There’s a deep theological truth in that fact. The idea of resurrection is hard to understand, hard to get our heads around. We often assume it’s like resuscitation and we’ve got enough models of that in popular culture to shape our thinking—zombies, for example. When we think of our own resurrections, and not that of Christ, our thinking may be even more muddled. 

We may imagine that eternal life has nothing to do with our bodies, that it has to do only with our disembodied souls. But the scriptural tradition, and early Christian theology is quite clear on this point, and it’s worth noting that it’s shared in the Jewish tradition of the day (though not so much in contemporary Judaism)—that the resurrection was about the body as well as the soul—that it affected the whole person, of which our bodies are an integral part.

I point this out because I think it’s important that the body of the Risen Christ bore the marks of his crucifixion, his scars.
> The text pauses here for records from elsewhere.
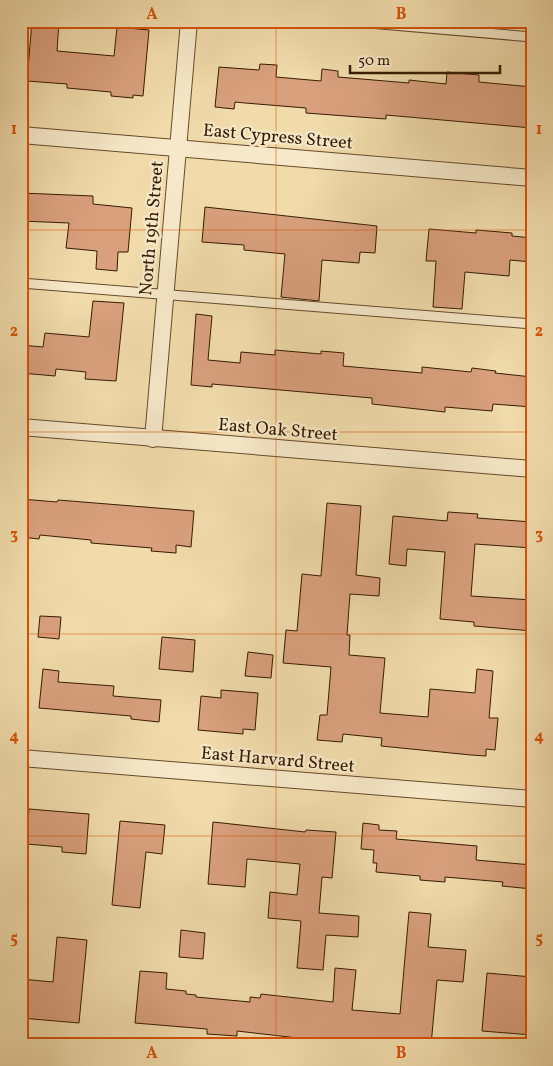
<svg xmlns="http://www.w3.org/2000/svg" width="553" height="1066" font-family="Vollkorn,serif">
<style>
.building{fill:#d9a07d;stroke:#371b01}
.lines{fill:none;stroke-linecap:round;stroke-linejoin:round}
.lane-casing{stroke:#664b2c;stroke-width:11}
.street-casing{stroke:#664b2c;stroke-width:18}
.lane{stroke:#f6e8c8;stroke-width:9}
.street{stroke:#f6e8c8;stroke-width:16}
.grid{fill:none;stroke:#d6530b;stroke-width:1;stroke-opacity:0.55}
.labels{text-anchor:middle;stroke-width:4.5;stroke-linejoin:round;paint-order:stroke}
.street-label{font-size:18px;fill:#371b01;stroke:#f6e8c8}
.neatline{fill:none;stroke:#d6530b;stroke-width:2}
.grid-label{font-size:16px;text-anchor:middle;font-weight:bold;fill:#d6530b}
</style>
<rect width="100%" height="100%" fill="#f1dbab"/>
<filter id="stains"><feTurbulence type="fractalNoise" baseFrequency=".004" numOctaves="4"/><feColorMatrix values="0 0 0 0 .2 0 0 0 0 .09 0 0 0 0 .02 0 0 0 .5 -.17"/></filter>
<radialGradient id="worn" r=".72"><stop offset=".6" stop-color="#630" stop-opacity="0"/><stop offset="1" stop-color="#630" stop-opacity=".3"/></radialGradient>
<g class="building">
<path d="M32,21H59L57,51L114,56L117,27L149,30L143,96L133,95V98L111,96V92L67,88V84L27,81Z"/>
<path d="M260,64L277,65L276,77L321,81L322,69L338,71V77L409,83V80L446,84L447,72L479,75V82L532,87V128L386,115V119L306,113V108L245,103L235,102L234,109L215,107L219,67L259,70Z"/>
<path d="M21,193L93,196V204L132,208L128,252H118L117,271L96,269L97,251L66,248L69,223L21,221Z"/>
<path d="M205,207L377,226L375,253L360,252L359,263L322,260L319,301L281,297L285,254L244,250V245L202,242Z"/>
<path d="M429,229L476,233V230L512,233V236L532,238V262L510,260L509,276L465,272L462,309L433,307L436,261H426Z"/>
<path d="M93,301L124,303L116,381L85,379L86,372L56,369L55,376L21,373V345L43,347L45,333L89,337Z"/>
<path d="M196,314L212,316L208,360L240,363L241,352L275,355V350L321,354V351L344,353L343,366L422,373V367L471,372L472,368L496,371L495,373L532,377V407L493,404L492,411L445,407V412L372,404V398L212,384V387L191,385Z"/>
<path d="M21,499L57,502L58,500L194,511L191,547L176,545V553L151,551L152,548L91,543V540L40,535L39,539L21,537Z"/>
<path d="M327,503L361,506L356,575L380,578L379,596L350,594L347,635H350L349,655L385,658L380,713L428,717L430,689L475,693L477,669L493,671L489,718H498L495,750L486,749V756L471,755L381,746L382,738L343,734L342,742L317,740L320,715H327L331,667L283,663L286,630L297,631L302,574L321,576Z"/>
<path d="M448,512L478,514L477,518L532,522V548L475,544L471,596L532,600V631L474,626V622L440,619L445,552L407,549L406,566L389,564L393,516L447,521Z"/>
<path d="M40,616L61,617L59,639L38,637Z"/>
<path d="M162,637L195,640L193,672L159,669Z"/>
<path d="M248,652L273,655L271,678L245,676Z"/>
<path d="M43,669L59,671L58,682L114,686L113,696L161,700L159,722L131,719V716L39,708Z"/>
<path d="M221,690L258,693L255,730L243,729V734L198,730L201,696L221,698Z"/>
<path d="M29,809L89,814L86,854L62,852V847L26,844Z"/>
<path d="M120,821L165,825L162,854L146,852L140,908L112,905Z"/>
<path d="M213,822L305,832L306,830L336,832L332,878L322,877L319,913L359,916L358,937L326,935L323,970L297,968L301,921L268,918L270,892L297,895L300,864L247,859L245,887L208,884Z"/>
<path d="M363,823L379,825V830L397,831L396,839L477,846L476,860L532,865V889L502,886L503,882L445,877V882L420,880V876L376,872L377,863H373L374,850L361,849Z"/>
<path d="M409,912L431,914L428,947L466,950L463,982L437,980L431,1045H397L349,1039V1041L315,1038V1040L237,1031V1036L207,1034V1029L135,1023L140,971L167,973L166,989L186,991V994L196,995V997L250,1002V997L260,998L261,994L333,1002L335,968L356,970L352,1010L400,1014Z"/>
<path d="M181,930L205,933L203,959L179,957Z"/>
<path d="M57,937L87,940L79,1023L21,1018V979L53,982Z"/>
<path d="M487,973L532,977V1035L482,1031Z"/>
</g>
<g class="lines">
<g class="lane-casing">
<g id="lane">
<path d="M346,21L532,37"/>
<path d="M21,283L532,324"/>
</g>
</g>
<g class="street-casing">
<g id="street">
<path d="M21,135L532,178"/>
<path d="M21,427L532,469"/>
<path d="M153,439L189,21"/>
<path d="M21,758L532,799"/>
</g>
</g>
<use href="#lane" class="lane"/>
<use href="#street" class="street"/>
</g>
<path class="grid" d="M276,21V1045M21,230H532M21,432H532M21,634H532M21,836H532"/>
<g class="labels">
<g class="street-label">
<text transform="translate(278 136) rotate(5)" y="6">East Cypress Street</text>
<text transform="translate(151 228) rotate(-85)" y="6">North 19th Street</text>
<text transform="translate(278 429) rotate(5)" y="6">East Oak Street</text>
<text transform="translate(278 759) rotate(5)" y="6">East Harvard Street</text>
</g>
</g>
<rect width="553" height="1066" fill="none" stroke="#f1dbab" stroke-width="55"/>
<path d="M350 65v8h150v-8" fill="none" stroke="#371b01" stroke-width="2.5"/>
<text x="358" y="65" font-size="15" fill="#371b01" stroke="#f6e8c8" stroke-width="4" paint-order="stroke">50 m</text>
<rect x="28" y="28" width="498" height="1010" class="neatline"/>
<g class="grid-label">
<text x="152" y="19">A</text>
<text x="401" y="19">B</text>
<text x="14" y="134">1</text>
<text x="539" y="134">1</text>
<text x="14" y="336">2</text>
<text x="539" y="336">2</text>
<text x="14" y="539">3</text>
<text x="539" y="539">3</text>
<text x="14" y="741">4</text>
<text x="539" y="741">4</text>
<text x="14" y="943">5</text>
<text x="539" y="943">5</text>
<text x="152" y="1058">A</text>
<text x="401" y="1058">B</text>
</g>
<rect width="100%" height="100%" filter="url(#stains)"/>
<rect width="100%" height="100%" fill="url(#worn)"/>
</svg>
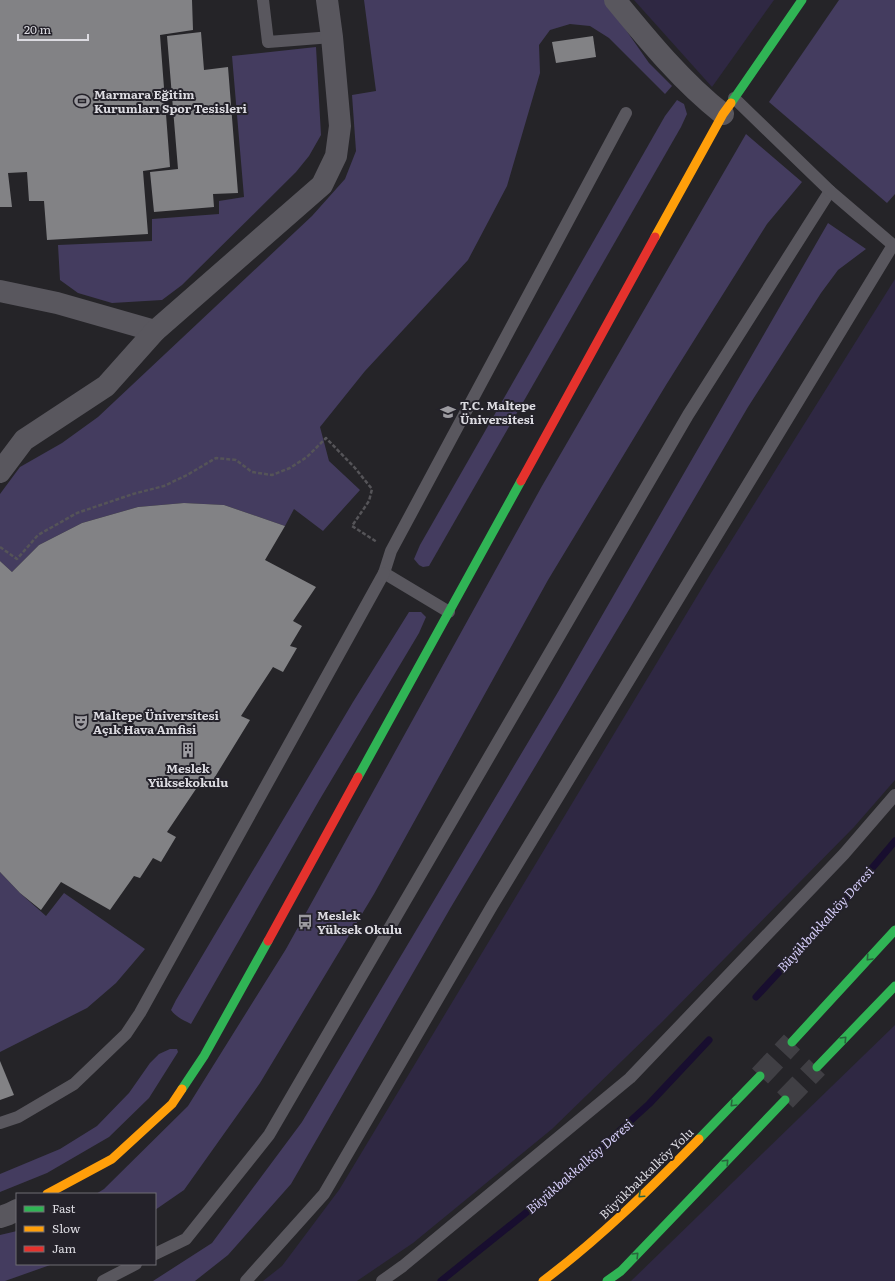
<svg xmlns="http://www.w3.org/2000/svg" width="895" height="1281" font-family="Literata,serif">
<rect width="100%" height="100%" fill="#252428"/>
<g fill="#2f2843">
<polygon points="634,0 774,0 712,87"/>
<polygon points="895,279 895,780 854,827 662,1022 552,1129 413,1243 357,1281 263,1281 282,1266 339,1190 711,573"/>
<polygon points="895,1025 895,1281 631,1281"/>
</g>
<g fill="#443c5f">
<polygon points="364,0 605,0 649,63 672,86 665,94 609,38 590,26 570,24 550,30 539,45 540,73 507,186 468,260 365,371 320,427 329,461 360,490 323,531 294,509 285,526 224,505 184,503 138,507 82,523 39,545 12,572 0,561 0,494 20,467 62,443 98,417 312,216 345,179 356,151 352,95 376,91"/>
<polygon points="839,0 895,0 895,194 887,203 769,102"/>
<polygon points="316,47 321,135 309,156 296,172 182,285 162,300 112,303 78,293 60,280 58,245 152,241 152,219 219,214 219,201 244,197 232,56"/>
<polygon points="677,100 684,104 687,114 681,127 429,566 423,567 419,565 414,559 420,545 665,116"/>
<polygon points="746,134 802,182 767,224 666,385 548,580 374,894 260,1083 184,1190 155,1210 155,1194 96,1194 104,1189 188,1106 286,949 542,486"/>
<polygon points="828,223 866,249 838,270 821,293 748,407 630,608 451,907 291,1184 228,1255 195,1281 153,1281 212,1243 302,1122 558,692"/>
<path d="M409 612H421L426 617 419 633 320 799 191 1024C183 1020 176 1017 171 1010L176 1000 353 702Z"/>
<polygon points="0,872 20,893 46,916 64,893 145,949 116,983 87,1008 0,1052"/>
<polygon points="170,1049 177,1049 178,1052 149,1098 109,1137 47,1173 0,1192 0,1174 60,1149 97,1126 129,1093 150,1063 159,1054"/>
<polygon points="17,1231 17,1264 53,1264 5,1281 0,1281 0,1235"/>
</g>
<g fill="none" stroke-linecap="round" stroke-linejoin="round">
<g stroke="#180e2f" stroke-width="7">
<polyline points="756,997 845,900 895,841"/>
<polyline points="441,1281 558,1187 649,1104 709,1040"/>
</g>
</g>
<g fill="#828285">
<polygon points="0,0 192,0 193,30 160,35 170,167 143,171 148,234 47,240 44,201 29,201 27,172 8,173 12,207 0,207"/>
<polygon points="201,32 204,70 228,67 238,193 213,194 214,207 154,212 150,172 178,169 167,36"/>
<polygon points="593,36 596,57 556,63 552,42"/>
<polygon points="184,503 224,505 285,526 265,560 316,587 293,621 302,626 290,646 297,648 283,672 273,667 241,716 250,720 210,785 202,780 167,832 176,837 161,862 153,858 140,878 134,876 110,910 61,882 41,910 20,893 0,872 0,561 12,572 39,545 82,523 138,507"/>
<polygon points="0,1061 14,1095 0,1100"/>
</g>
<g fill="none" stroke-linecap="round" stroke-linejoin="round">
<g stroke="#403f44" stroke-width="22" stroke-dasharray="22 11" stroke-linecap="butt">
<polyline points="760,1076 792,1042"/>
<polyline points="785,1100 817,1067"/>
</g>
<polyline stroke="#555458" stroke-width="2.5" stroke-dasharray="4 2" stroke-linecap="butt" points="0,547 17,559 38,535 77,513 133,494 164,486 187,475 216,458 236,460 252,472 272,475 290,468 307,457 326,438 355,468 372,489 369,501 352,526 377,542"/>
<g stroke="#59575e" stroke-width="12">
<polyline points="263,0 268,42 332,37"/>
<polyline points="449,612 384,573 391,551 626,113"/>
<polyline points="0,1123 18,1117 74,1084 126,1034 140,1013 384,573"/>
<polyline points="155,1254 186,1239 269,1135 688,415 830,191"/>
<polyline points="103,1281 136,1264"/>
<polyline points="246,1281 324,1194 492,906 893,245 830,191 734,98"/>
<polyline points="382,1281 403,1266 630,1078 844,854 895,795"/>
</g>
<g stroke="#59575e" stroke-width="22">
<path d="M615 0C647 39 683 83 723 114"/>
<polyline points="0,291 57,303 155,331"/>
<polyline points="0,472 24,440 106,386 155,331 322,185 336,156 340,126 332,37 327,0"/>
<polyline points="0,1217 9,1214 17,1210"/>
</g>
<g stroke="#30b455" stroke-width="9">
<polyline points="731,103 802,0"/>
<polyline points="358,777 521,481"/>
<polyline points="792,1042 895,930"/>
<polyline points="817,1067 895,986"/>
<polyline points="182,1089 204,1056 268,941"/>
<polyline points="699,1139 760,1076"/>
<polyline points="607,1281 621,1271 785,1100"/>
</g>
<g stroke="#ff9f0a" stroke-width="9">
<polyline points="655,237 723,114 731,103"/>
<polyline points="47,1194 112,1159 172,1104 182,1089"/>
<path d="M543 1281C599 1239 650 1189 699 1139"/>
</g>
<g stroke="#e5322d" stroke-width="9">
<polyline points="521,481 655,237"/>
<polyline points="268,941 358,777"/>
</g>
</g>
<defs><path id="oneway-chevron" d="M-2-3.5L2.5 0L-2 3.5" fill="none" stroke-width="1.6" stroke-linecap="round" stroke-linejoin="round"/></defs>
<g stroke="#29643d">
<use href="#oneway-chevron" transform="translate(869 958) rotate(133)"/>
<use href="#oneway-chevron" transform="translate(844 1039) rotate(-46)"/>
<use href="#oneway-chevron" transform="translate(733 1104) rotate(135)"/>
<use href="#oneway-chevron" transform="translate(726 1162) rotate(-46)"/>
<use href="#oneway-chevron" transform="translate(641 1195) rotate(137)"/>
<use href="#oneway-chevron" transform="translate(636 1255) rotate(-46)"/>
</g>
<defs>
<g id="stadium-bare" transform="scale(1.2)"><path d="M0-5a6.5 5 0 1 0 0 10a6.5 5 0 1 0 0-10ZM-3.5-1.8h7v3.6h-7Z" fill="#9c9ba0" stroke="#24222a" stroke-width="2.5" paint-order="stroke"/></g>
<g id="university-bare" transform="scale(1.2)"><path d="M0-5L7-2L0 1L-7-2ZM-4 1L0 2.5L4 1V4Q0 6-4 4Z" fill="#9c9ba0" stroke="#24222a" stroke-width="2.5" paint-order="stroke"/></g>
<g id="theatre-bare" transform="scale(1.2)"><path d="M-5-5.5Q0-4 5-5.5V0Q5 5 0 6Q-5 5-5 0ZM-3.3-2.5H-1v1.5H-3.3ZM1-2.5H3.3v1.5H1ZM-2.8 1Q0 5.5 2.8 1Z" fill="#9c9ba0" stroke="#24222a" stroke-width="2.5" paint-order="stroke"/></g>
<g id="building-bare" transform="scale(1.2)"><path d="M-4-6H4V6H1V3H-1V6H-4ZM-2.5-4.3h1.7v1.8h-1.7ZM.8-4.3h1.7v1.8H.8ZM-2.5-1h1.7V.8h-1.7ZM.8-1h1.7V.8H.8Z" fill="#9c9ba0" stroke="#24222a" stroke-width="2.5" paint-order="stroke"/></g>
<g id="bus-bare" transform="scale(1.2)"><path d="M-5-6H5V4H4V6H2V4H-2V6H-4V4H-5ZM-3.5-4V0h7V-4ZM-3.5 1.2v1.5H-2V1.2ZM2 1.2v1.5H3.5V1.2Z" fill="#9c9ba0" stroke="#24222a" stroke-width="2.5" paint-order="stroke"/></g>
</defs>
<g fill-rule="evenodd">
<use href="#stadium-bare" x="82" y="101"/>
<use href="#university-bare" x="448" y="412"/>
<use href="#theatre-bare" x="81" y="722"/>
<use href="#building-bare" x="188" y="750"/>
<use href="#bus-bare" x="305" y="922"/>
</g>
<g text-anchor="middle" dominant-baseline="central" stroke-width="4" stroke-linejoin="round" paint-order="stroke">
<g font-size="12" font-weight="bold" fill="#dcdbe1" stroke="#24222a" text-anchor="start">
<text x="94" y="94">Marmara Eğitim<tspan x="94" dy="14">Kurumları Spor Tesisleri</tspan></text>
<text x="460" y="405">T.C. Maltepe<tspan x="460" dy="14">Üniversitesi</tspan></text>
<text x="93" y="715">Maltepe Üniversitesi<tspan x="93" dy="14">Açık Hava Amfisi</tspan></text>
<text x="188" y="768" text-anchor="middle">Meslek<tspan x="188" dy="14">Yüksekokulu</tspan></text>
<text x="317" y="915">Meslek<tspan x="317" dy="14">Yüksek Okulu</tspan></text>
</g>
<g font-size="12" fill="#dcdbe1" stroke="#24222a">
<text transform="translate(646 1173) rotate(-44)">Büyükbakkalköy Yolu</text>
</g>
<g font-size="13" font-style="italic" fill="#d5cdf8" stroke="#24222a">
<text transform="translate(825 919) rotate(-48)">Büyükbakkalköy Deresi</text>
<text transform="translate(579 1166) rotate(-41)">Büyükbakkalköy Deresi</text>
</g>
</g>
<rect x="16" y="1193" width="140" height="72" fill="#24222a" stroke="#6e6c73"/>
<rect x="24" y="1206" width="20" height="6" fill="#30b455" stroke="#6e6c73"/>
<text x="52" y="1213" font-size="12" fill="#dcdbe1">Fast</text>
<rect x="24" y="1226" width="20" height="6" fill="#ff9f0a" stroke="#6e6c73"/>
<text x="52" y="1233" font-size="12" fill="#dcdbe1">Slow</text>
<rect x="24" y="1246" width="20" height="6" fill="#e5322d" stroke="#6e6c73"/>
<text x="52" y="1253" font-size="12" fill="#dcdbe1">Jam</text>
<path d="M18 34v6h70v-6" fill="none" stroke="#dcdbe1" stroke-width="2"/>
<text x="24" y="34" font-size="12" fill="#dcdbe1" stroke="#24222a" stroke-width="3" paint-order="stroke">20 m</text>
</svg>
What I think that means is that in those scars, Jesus bore the marks of his suffering, now transformed by the healing power of God and of resurrection. His suffering wasn’t erased or forgotten but brought along into this new existence.

So too with us. We often think our pain is punishment, our wounds are the just rewards for our misdeeds, even if they were caused by something, or someone, outside of ourselves. And we may think that in a perfect world, in the resurrection, all of that would be done away with. But to what extent are our scars, our wounds part of who we are? Our identity? That’s certainly the case with the scar on my forehead—it reminds me of everything I went through as a child, all of my struggles. It helped make me who I am.

My old friend, Augustine of Hippo, said something quite similar. In the marvelous 22nd book of the City of God, he offered his thoughts on the resurrection, and on resurrection bodies. It wasn’t that in the resurrection we would have no bodies, or that our bodies would be perfect—there were apparently some who speculated that we would all be raised to be 33 years old, in the prime of life. For Augustine, Jesus’ scars suggested that we would bring with us all of those marks and imperfections with us in the resurrection; but that they would be transformed in some way, so that everything that made us who we are as individuals would be preserved and glorified.

There’s another way to think about this. It’s important to remember that God is present with us now, in our suffering and pain, and that even if we are not healed in this lifetime, in the life to come we will be. That may make the suffering no easier to deal with in the present, but trusting in God’s healing presence in the midst of that suffering is transformative.

That’s true not only of our own individual wounds. It’s also true of the systemic violence and trauma that we experience and inflict. There’s a tendency these days to want to overlook such violence and trauma—whether it’s the history of slavery and racism in our nation or the suffering and violence inflicted on Native Americans. We want to shove it under the rug or ignore it. But there’s no way around it. Being honest about that suffering, being honest about the wounds and scars carried on the bodies of marginalized peoples is the only means of becoming a healed society.

The risen Christ bears marks of all that suffering on his body, his own and ours, and in his glorified scars, we see our healing transformed by the power of God’s grace and love, as we and the whole world are made new through the cross and resurrection. Thanks be to God.